» **ABOUT THIS EXERCISE**
From the entries, filter out every line that lacks "lines" and copy the rest.

──────── EXERCISE DATA

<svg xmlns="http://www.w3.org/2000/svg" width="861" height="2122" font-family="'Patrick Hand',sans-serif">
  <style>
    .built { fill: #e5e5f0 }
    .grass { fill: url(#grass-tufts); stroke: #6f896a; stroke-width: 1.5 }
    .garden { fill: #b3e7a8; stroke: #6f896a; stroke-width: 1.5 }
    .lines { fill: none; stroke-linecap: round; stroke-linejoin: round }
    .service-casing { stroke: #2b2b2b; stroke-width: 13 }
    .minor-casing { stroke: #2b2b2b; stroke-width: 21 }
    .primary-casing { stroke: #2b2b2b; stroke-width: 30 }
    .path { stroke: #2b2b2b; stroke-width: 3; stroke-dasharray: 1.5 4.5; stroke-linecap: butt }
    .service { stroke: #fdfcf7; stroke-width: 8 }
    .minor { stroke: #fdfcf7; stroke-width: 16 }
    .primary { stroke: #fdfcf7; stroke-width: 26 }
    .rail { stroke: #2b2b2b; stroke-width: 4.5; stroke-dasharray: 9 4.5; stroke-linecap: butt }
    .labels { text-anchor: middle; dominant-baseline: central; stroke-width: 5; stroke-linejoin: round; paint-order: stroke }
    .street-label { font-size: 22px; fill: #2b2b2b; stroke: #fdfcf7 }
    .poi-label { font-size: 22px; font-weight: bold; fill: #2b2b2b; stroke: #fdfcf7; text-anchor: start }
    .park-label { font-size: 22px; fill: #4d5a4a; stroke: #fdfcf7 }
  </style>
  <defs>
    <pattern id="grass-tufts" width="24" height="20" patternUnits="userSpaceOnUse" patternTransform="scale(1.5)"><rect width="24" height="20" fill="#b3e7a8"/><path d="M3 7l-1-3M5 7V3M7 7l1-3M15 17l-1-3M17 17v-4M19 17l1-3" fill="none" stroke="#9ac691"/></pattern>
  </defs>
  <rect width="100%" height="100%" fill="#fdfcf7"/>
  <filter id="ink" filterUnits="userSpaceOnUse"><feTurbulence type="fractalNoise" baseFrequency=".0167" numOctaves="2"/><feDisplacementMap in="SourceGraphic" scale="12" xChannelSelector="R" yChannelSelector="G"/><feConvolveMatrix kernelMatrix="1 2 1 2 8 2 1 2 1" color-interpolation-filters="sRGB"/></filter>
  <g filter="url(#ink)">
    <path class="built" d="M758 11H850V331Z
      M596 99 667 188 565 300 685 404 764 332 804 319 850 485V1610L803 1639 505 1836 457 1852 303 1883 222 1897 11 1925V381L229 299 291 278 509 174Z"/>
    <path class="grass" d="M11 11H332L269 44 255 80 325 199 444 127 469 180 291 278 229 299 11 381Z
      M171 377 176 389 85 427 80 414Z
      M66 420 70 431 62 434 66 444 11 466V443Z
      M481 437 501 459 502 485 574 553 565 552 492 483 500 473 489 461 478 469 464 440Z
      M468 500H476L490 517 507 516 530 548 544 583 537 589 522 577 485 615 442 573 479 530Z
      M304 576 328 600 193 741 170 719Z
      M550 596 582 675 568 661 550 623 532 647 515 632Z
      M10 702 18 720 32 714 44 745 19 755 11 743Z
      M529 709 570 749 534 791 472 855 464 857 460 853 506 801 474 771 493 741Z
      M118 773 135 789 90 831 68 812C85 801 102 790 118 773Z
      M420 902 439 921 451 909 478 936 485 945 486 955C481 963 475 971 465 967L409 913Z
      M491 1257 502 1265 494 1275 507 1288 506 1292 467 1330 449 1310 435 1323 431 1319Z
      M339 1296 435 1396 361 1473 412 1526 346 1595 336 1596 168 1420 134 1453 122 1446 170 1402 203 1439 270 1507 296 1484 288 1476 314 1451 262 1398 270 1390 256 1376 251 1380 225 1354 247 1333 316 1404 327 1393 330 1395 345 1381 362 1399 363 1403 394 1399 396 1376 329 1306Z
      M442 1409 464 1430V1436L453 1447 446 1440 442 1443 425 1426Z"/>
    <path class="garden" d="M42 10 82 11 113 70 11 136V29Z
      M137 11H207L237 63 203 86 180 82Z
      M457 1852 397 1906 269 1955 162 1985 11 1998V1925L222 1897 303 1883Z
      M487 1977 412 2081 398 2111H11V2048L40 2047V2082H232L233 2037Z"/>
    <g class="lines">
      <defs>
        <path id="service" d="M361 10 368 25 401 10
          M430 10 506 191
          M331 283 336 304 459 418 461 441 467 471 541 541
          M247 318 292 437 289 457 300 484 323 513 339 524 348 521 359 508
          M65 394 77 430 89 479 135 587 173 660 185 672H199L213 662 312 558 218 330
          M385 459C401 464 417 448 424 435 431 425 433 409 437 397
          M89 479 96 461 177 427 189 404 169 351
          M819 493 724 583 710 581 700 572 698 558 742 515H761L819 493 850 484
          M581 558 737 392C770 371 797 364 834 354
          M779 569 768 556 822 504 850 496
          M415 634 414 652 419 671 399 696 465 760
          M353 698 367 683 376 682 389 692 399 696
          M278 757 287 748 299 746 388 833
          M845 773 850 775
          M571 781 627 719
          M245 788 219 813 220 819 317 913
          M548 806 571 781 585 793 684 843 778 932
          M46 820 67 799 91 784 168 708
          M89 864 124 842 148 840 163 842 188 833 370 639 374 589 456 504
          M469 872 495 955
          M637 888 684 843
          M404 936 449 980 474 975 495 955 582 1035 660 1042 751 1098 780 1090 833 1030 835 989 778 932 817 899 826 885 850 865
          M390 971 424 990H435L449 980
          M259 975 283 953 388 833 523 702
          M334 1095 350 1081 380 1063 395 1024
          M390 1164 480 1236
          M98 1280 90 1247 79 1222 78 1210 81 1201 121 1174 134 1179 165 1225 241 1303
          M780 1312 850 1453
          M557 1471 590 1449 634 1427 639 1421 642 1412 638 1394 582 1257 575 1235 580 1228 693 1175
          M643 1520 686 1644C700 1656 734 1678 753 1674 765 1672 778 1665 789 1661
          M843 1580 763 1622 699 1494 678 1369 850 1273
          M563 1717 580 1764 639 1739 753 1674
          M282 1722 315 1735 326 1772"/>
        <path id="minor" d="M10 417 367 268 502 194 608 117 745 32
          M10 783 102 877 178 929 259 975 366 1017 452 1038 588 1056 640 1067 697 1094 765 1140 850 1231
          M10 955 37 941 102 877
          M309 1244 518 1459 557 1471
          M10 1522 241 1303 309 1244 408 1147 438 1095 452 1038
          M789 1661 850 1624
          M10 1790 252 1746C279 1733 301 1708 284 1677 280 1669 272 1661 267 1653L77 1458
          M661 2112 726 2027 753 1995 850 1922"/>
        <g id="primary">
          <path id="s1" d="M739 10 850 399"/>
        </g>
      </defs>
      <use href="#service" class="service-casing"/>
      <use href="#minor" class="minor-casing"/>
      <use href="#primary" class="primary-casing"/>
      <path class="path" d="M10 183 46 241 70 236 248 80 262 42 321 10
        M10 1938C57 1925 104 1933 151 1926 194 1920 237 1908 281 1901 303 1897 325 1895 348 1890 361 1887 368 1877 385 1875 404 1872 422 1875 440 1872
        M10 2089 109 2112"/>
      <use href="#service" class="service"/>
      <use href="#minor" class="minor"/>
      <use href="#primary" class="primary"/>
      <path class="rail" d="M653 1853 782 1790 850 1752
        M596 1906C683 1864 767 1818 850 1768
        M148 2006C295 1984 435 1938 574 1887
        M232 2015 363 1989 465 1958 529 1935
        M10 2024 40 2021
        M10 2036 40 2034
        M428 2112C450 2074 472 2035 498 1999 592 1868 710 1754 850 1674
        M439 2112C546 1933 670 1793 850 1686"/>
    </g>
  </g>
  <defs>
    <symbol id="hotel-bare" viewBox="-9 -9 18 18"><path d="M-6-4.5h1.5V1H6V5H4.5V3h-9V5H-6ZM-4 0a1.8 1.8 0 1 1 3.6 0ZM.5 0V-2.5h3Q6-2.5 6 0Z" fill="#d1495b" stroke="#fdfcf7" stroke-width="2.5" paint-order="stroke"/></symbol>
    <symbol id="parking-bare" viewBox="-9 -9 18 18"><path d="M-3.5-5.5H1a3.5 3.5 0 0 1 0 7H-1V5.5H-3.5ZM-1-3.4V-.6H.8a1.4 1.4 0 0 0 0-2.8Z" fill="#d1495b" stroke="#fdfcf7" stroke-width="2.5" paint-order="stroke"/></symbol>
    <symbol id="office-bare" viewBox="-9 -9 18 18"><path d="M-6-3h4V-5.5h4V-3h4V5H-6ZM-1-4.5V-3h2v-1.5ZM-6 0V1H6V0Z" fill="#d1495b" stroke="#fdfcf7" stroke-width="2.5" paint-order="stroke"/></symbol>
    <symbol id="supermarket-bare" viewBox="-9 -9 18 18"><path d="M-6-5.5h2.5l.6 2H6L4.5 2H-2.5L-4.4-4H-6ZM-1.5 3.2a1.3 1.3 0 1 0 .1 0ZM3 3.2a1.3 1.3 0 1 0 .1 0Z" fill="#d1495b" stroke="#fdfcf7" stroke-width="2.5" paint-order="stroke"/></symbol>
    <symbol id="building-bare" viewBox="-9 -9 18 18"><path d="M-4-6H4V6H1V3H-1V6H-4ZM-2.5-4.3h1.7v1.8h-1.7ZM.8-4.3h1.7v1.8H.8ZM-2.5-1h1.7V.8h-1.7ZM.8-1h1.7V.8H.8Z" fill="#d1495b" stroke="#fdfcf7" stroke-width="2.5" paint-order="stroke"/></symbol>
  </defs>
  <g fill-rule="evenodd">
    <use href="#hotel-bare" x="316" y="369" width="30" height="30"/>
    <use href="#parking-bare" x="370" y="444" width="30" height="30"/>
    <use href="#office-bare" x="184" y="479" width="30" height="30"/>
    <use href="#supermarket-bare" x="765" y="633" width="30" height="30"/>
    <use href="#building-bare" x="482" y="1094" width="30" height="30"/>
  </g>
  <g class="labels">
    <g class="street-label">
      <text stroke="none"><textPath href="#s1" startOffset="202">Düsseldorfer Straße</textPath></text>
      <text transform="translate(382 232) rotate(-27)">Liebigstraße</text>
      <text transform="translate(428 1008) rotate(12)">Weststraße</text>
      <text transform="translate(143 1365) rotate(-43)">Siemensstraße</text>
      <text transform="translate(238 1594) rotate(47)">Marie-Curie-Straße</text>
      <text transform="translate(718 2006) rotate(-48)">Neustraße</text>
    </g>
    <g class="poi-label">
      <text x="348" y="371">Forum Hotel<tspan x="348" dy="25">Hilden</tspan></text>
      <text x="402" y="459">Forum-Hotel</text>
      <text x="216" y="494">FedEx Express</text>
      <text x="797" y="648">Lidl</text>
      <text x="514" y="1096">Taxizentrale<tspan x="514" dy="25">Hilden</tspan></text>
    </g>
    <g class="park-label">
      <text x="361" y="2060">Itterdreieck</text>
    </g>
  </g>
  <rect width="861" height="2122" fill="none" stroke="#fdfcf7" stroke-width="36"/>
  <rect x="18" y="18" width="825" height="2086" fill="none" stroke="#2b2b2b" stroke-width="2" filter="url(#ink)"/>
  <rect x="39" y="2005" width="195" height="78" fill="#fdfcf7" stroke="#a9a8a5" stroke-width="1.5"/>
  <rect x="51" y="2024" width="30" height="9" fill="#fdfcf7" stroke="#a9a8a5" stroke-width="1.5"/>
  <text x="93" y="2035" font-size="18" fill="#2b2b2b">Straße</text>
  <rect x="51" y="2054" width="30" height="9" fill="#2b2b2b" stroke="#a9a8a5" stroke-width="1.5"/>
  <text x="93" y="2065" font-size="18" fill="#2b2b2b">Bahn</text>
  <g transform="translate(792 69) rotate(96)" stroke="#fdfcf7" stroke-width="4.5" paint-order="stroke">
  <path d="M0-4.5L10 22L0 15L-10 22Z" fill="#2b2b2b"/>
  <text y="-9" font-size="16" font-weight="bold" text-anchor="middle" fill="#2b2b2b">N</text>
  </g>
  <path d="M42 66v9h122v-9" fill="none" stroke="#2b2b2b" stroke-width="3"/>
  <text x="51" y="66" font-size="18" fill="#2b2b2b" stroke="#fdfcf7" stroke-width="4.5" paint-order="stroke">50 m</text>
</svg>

────────────────

» **EXERCISE ANSWER**
    .lines { fill: none; stroke-linecap: round; stroke-linejoin: round }
    <g class="lines">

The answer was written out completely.